Don’t get me wrong. I think Wal-Mart provides a great service for America.
Today I needed to pick up some prescriptions at my local Wal-Mart. When I called to inquire on availability they informed me that the price was higher than I had been buying down the street at a K-Mart store.
“Why don’t you match the price” I asked?
“Because it is farther than 5 miles away.”
“But if you don’t, I will just go back to K-Mart.”
“Sorry” they said.
So called the Wal-Mart that is a couple of miles further away but just down the street from K-Mart and THEY would match the price.

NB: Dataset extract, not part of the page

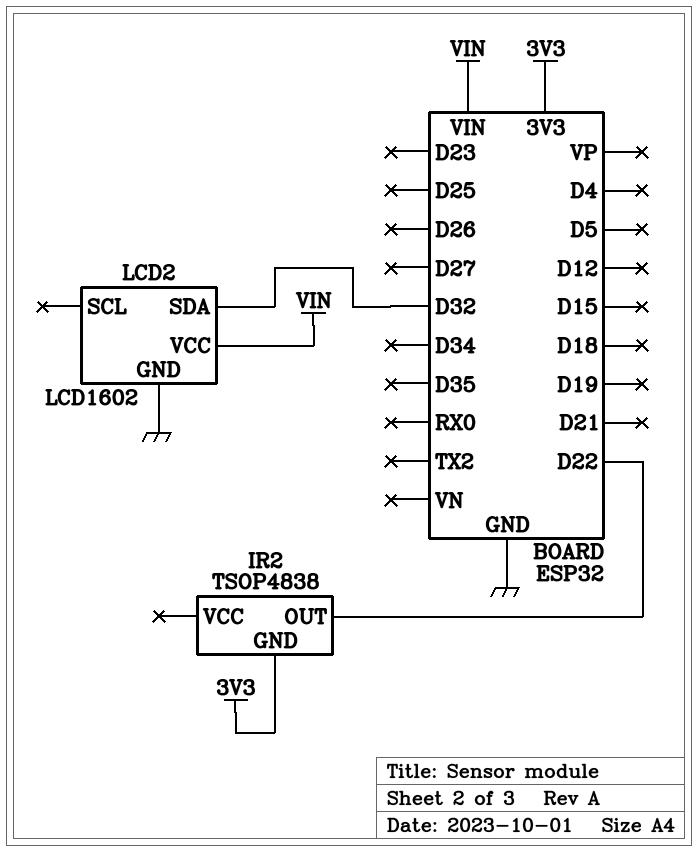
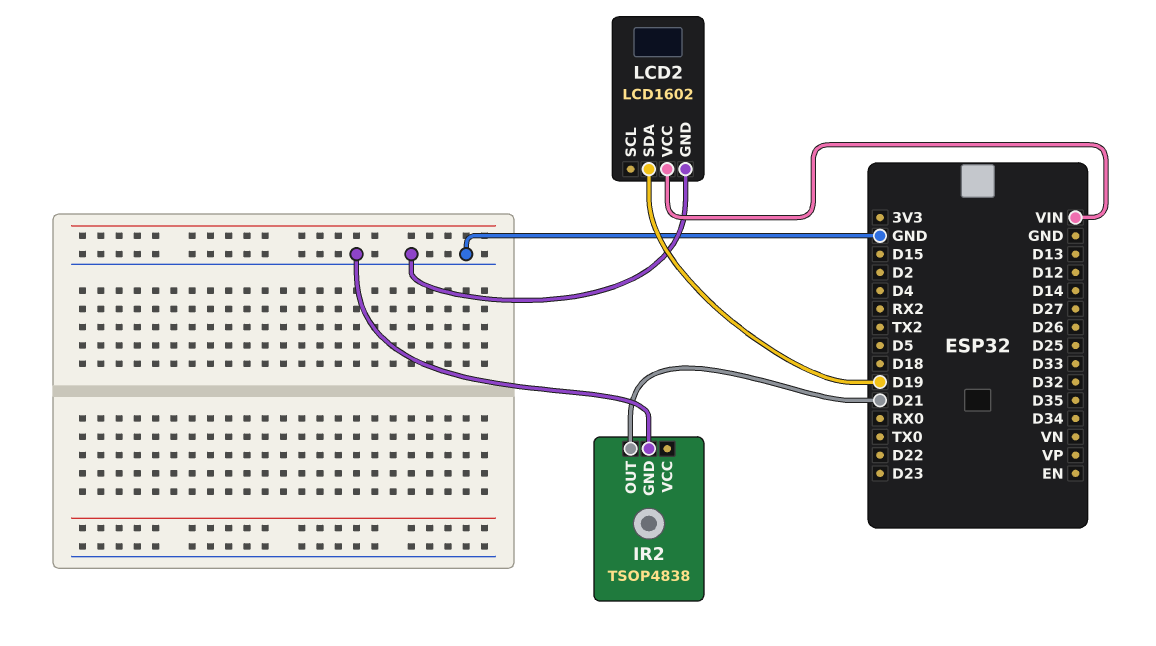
IR2 pin GND: 3V3 -> GND
IR2 pin OUT: D22 -> D21
LCD2 pin SDA: D32 -> D19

Dumb on the part of the local Wal-Mart. They rejected a $4 concession only to have me buy ALL my families needs at another store. That is thousands and thousands of dollars.
I remember years ago a book by Wayne Dwyer. In the book he talks about how frustrating “policy” can be sometimes. He has a pithy saying he espouses. When the clerk is sticking to the company line he just says to himself . . .”Clerk’s a Jerk. . . Clerk’s a Jerk”.
The sad thing is that organization won’t let the person who is interfacing with the public to make a decision that is best for the company and the customer.
Years ago my customers was on a panel in front of 600 sales and marketing executives at my company. The question came, “Do you feel like your local office does anything above and beyond the call of duty for you?”
My customer looked down and me and I shrugged.
He said, “Yes they do.”
“What sort of things do they do?”
“I don’t know if I can tell you because I know they adapt your procedures and policies to get us the service and products we need.”
The convention hall erupted in a standing ovation.
The President of the organization stood and called for the microphone. Everyone waited to see what was said.
“Folks, that is the right answer. We want to be able to charge for higher service levels and that only comes after a relationship of trust and service is built.
I went from being worried about my job to being the hero in one honest comments time.